• Work to do: Quote the entries below word for word, leaving out the pictures.

• Provided data:
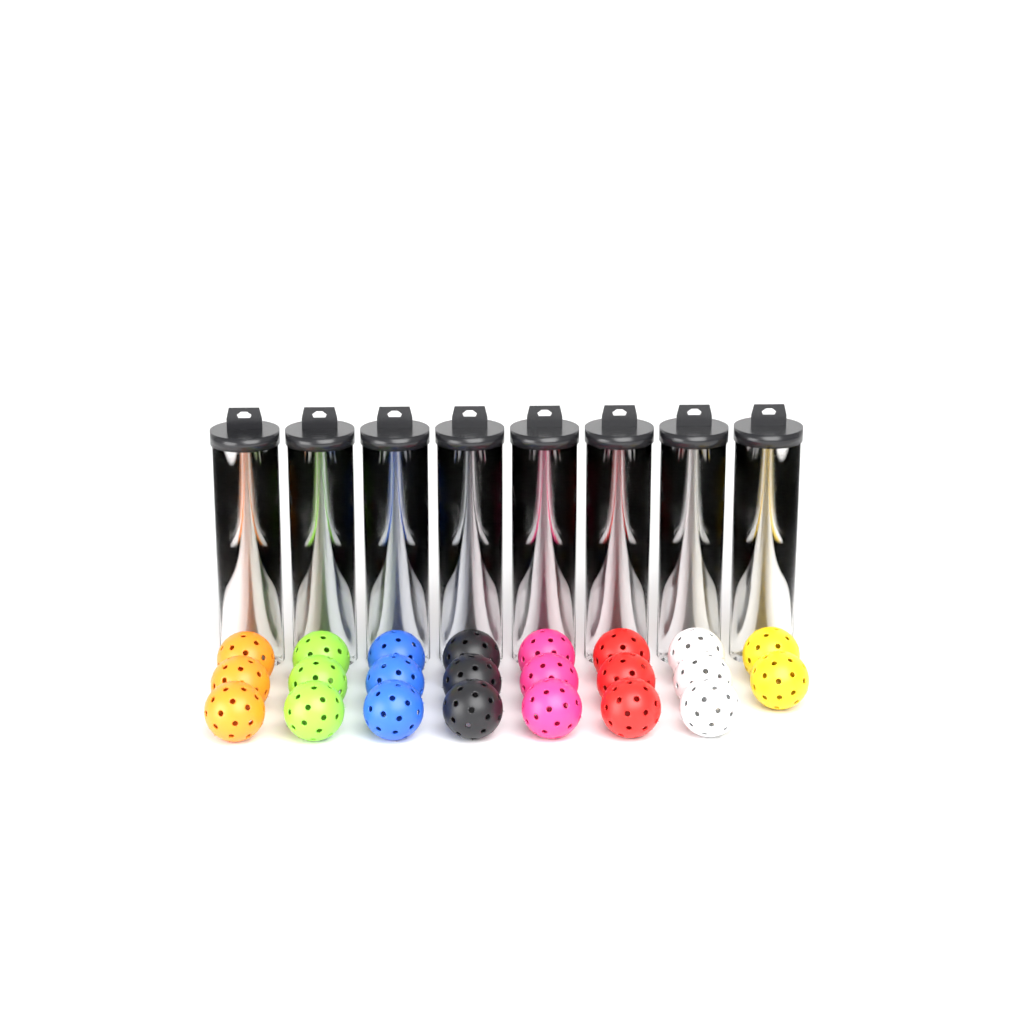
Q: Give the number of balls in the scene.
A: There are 55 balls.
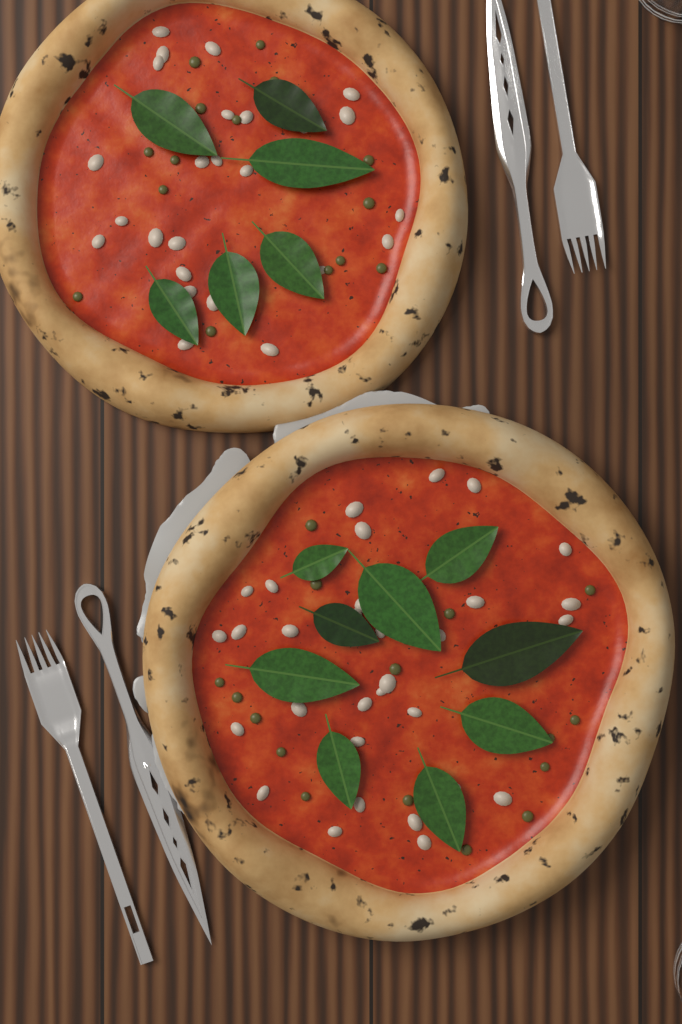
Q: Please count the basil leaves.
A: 15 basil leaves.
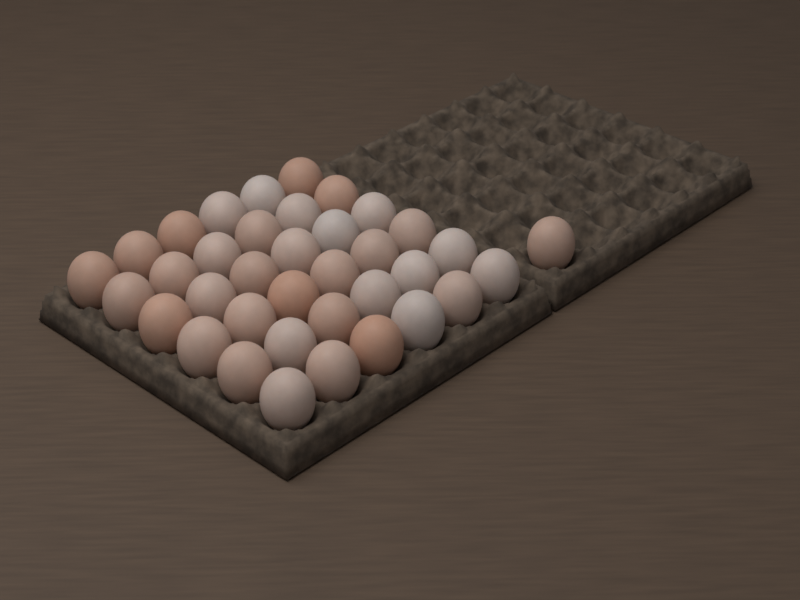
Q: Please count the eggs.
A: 37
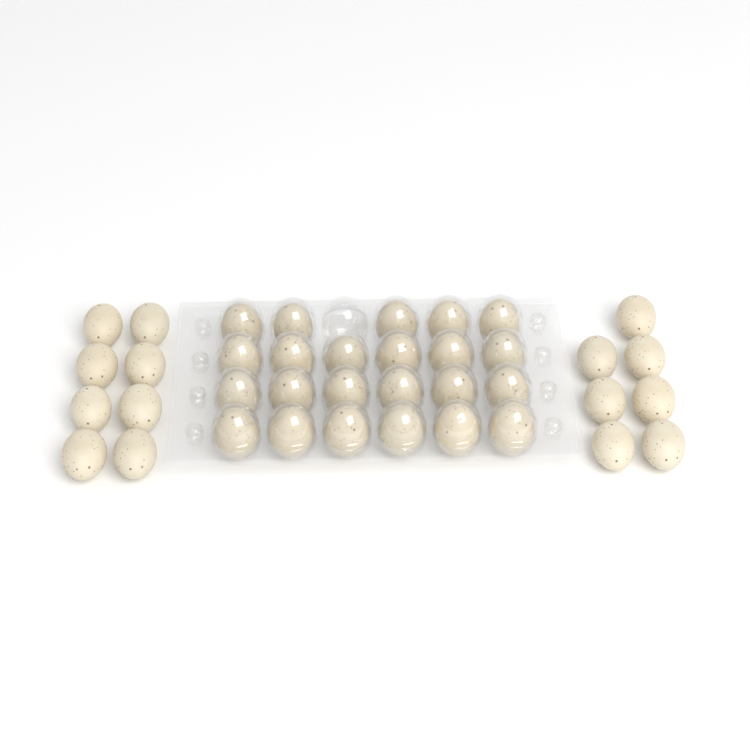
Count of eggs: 38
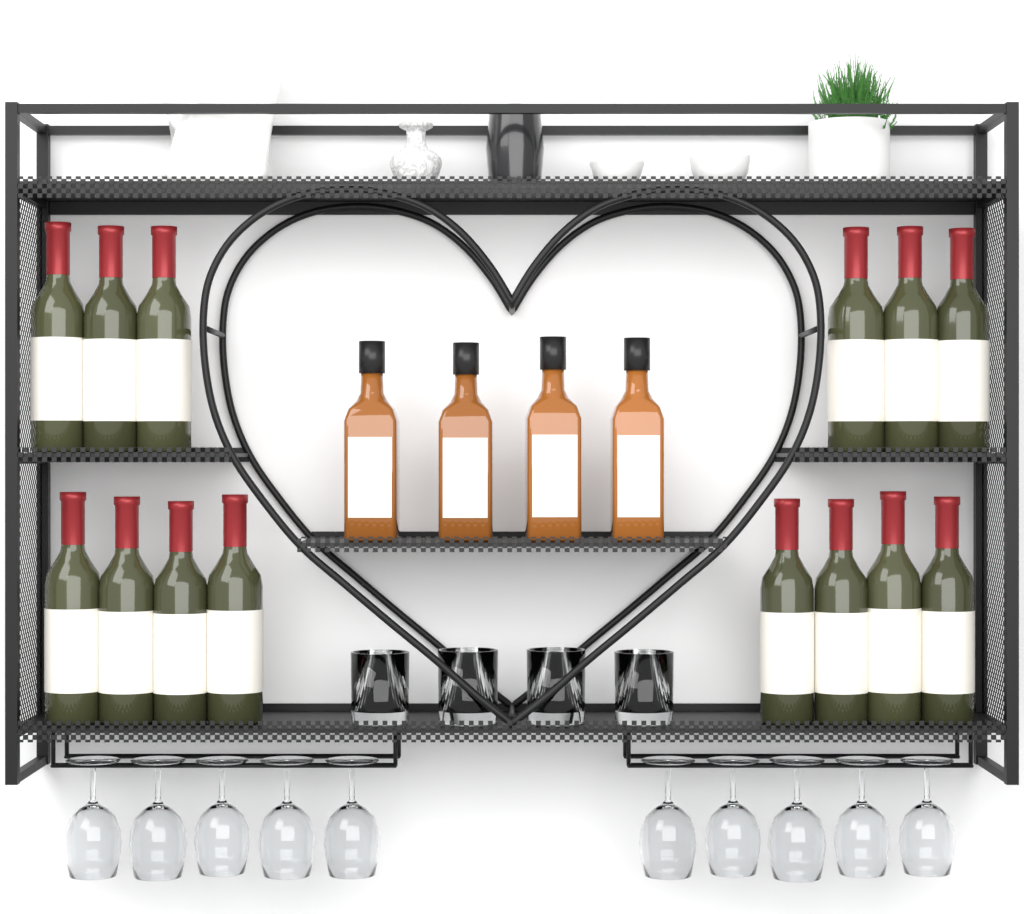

• Exercise result:
Q: Give the number of balls in the scene.
A: There are 55 balls.
Q: Please count the basil leaves.
A: 15 basil leaves.
Q: Please count the eggs.
A: 37
Count of eggs: 38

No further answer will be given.